The Justice Department announced today that it has jointly sought and received court approval to terminate a settlement agreement with the Franklin County Sheriff’s Office (FCSO) in Columbus, Ohio, regarding the deployment of tasers in the Franklin County jails. The move recognizes the successful implementation of reforms by the FCSO that resulted in a dramatic reduction in the use of tasers overall, as well as substantial improvements in policies, procedures, training and accountability and review mechanisms in those limited circumstances that tasers are used.
The settlement agreement resolved allegations that the FCSO inappropriately used tasers against detainees, including persons with disabilities, in violation of their constitutional rights. The allegations were initially brought in a class action lawsuit filed by Ohio Legal Rights Service (now Disability Rights Ohio), a federally designated protection and advocacy organization for persons with disabilities. The department filed a statement of interest and later intervened in the lawsuit under its enforcement authority under the Violent Crime Control and Law Enforcement Act.
The U.S. District Court of the Southern District of Ohio approved and entered the settlement agreement on Feb. 4, 2011. The agreement prohibited sheriff’s deputies from using tasers against any detainee who is not reasonably perceived to pose a threat to the safety of the deputy or others and is not resisting by use of physical force. The agreement further restricted the practice of using tasers against persons who question a deputy’s commands in a non-violent manner, or who remain in a limp or prone position. Critically, the settlement agreement prohibited the use of tasers against persons who are known or reasonably believed to be pregnant, are intoxicated due to drugs or alcohol, or are mentally ill or physically impaired.
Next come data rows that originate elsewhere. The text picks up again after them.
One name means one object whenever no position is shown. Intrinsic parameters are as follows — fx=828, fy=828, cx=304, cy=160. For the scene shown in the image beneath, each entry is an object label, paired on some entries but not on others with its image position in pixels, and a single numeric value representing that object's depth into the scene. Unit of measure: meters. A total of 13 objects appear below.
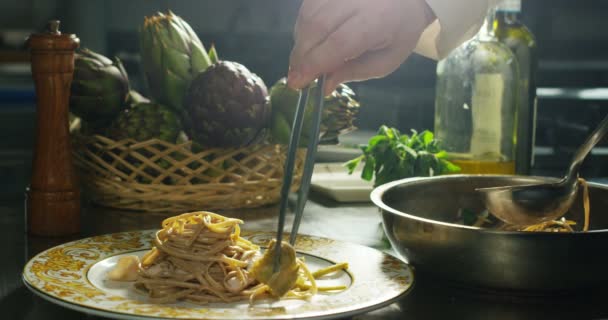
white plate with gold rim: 0.69
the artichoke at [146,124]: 1.23
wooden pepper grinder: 1.07
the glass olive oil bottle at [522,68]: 1.45
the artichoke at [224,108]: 1.19
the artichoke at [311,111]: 1.25
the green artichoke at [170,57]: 1.29
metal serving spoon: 0.94
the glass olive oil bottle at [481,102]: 1.34
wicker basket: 1.21
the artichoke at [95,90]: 1.25
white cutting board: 1.38
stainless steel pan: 0.77
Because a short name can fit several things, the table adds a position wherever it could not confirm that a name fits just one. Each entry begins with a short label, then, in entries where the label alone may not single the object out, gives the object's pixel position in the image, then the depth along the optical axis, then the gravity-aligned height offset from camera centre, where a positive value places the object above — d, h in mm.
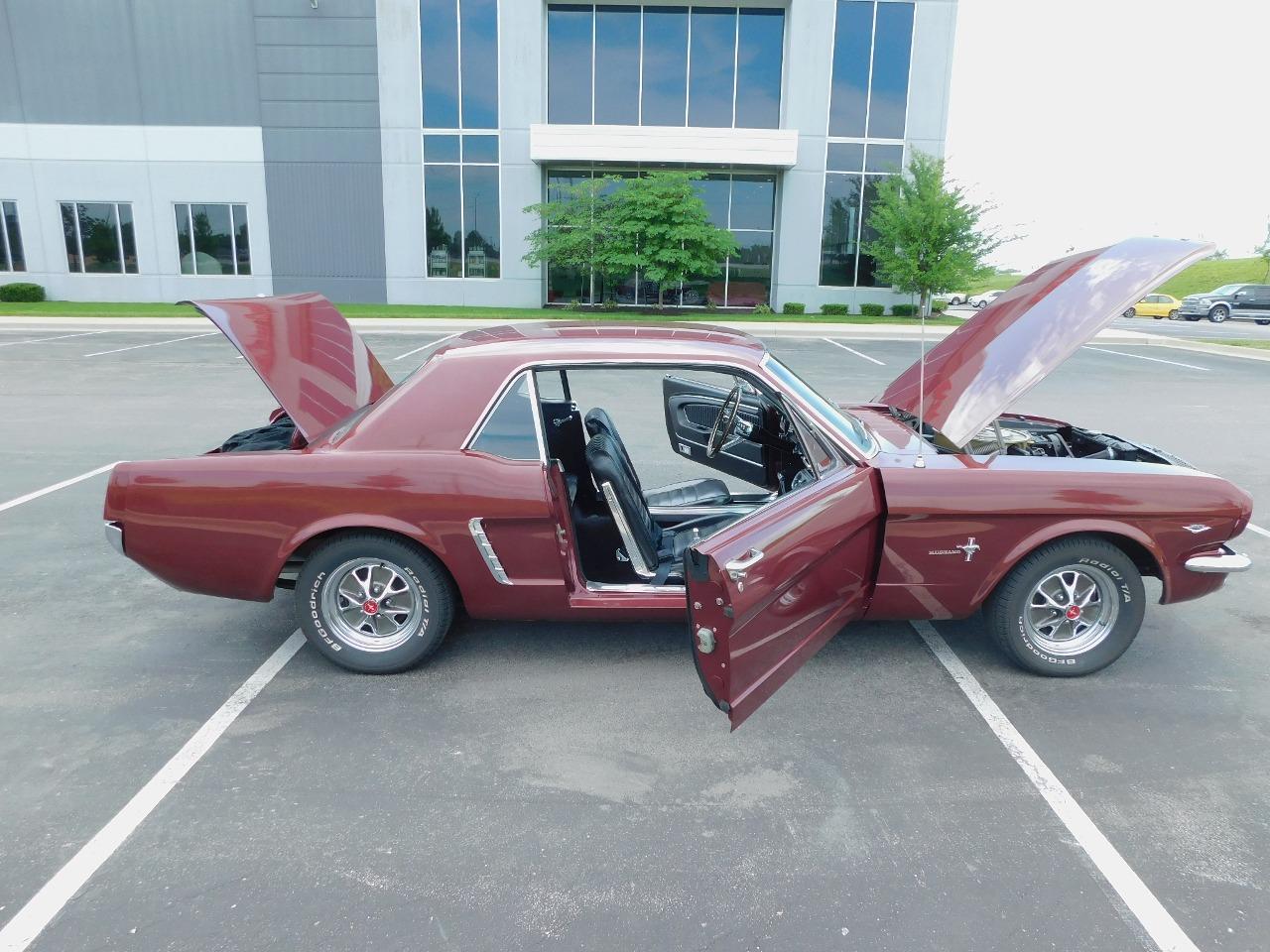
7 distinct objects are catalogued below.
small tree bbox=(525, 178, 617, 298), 27109 +1497
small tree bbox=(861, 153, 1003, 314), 26672 +1657
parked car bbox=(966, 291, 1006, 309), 47075 -641
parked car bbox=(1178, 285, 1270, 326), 37438 -515
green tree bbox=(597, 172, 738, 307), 26500 +1459
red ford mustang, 3922 -1007
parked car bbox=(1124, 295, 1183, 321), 40031 -726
To achieve these reforms, the agreement detailed changes to FCSO’s policies, procedures, training, accountability and supervisory review mechanisms, including the use of de-escalation techniques, heightened reporting requirements by each deputy involved in a use of force and triggers for automatic higher-level review by the Internal Affairs Bureau.
On Dec. 24, 2015, the department joined the FCSO and Disability Rights Ohio in a motion to terminate the settlement agreement, citing the sheriff's sustained substantial compliance with the terms of the agreement for more than two years, as required by the agreement’s terms. On Dec. 28, 2015, the federal court granted the parties’ joint motion to terminate the settlement agreement in light of these improvements.
“We are pleased to see the Franklin County Sheriff's Office reform its use of force practices in its jails, especially with respect to persons with disabilities,” said Principal Deputy Assistant Attorney General Vanita Gupta, head of the Justice Department’s Civil Rights Division. “The accountability mechanisms implemented through this agreement will ensure that the positive outcomes will be sustained long after the agreement is terminated.”
“The termination of this agreement illustrates the positive changes implemented by the Franklin County Sheriff's Office in its policies, training and accountability in regard to taser use, particularly when involving those with disabilities,” said U.S. Attorney Carter M. Stewart of the Southern District of Ohio.
Section 14141 authorizes the department to bring a lawsuit seeking remedies to eliminate a pattern or practice of misconduct by law enforcement agencies. The Civil Rights Division’s Special Litigation Section partnered with the U.S. Attorney’s Office of the Southern District of Ohio and attorneys with Disability Rights Ohio to investigate, negotiate and monitor the successful implementation of reforms to the use of tasers in the Franklin County jails.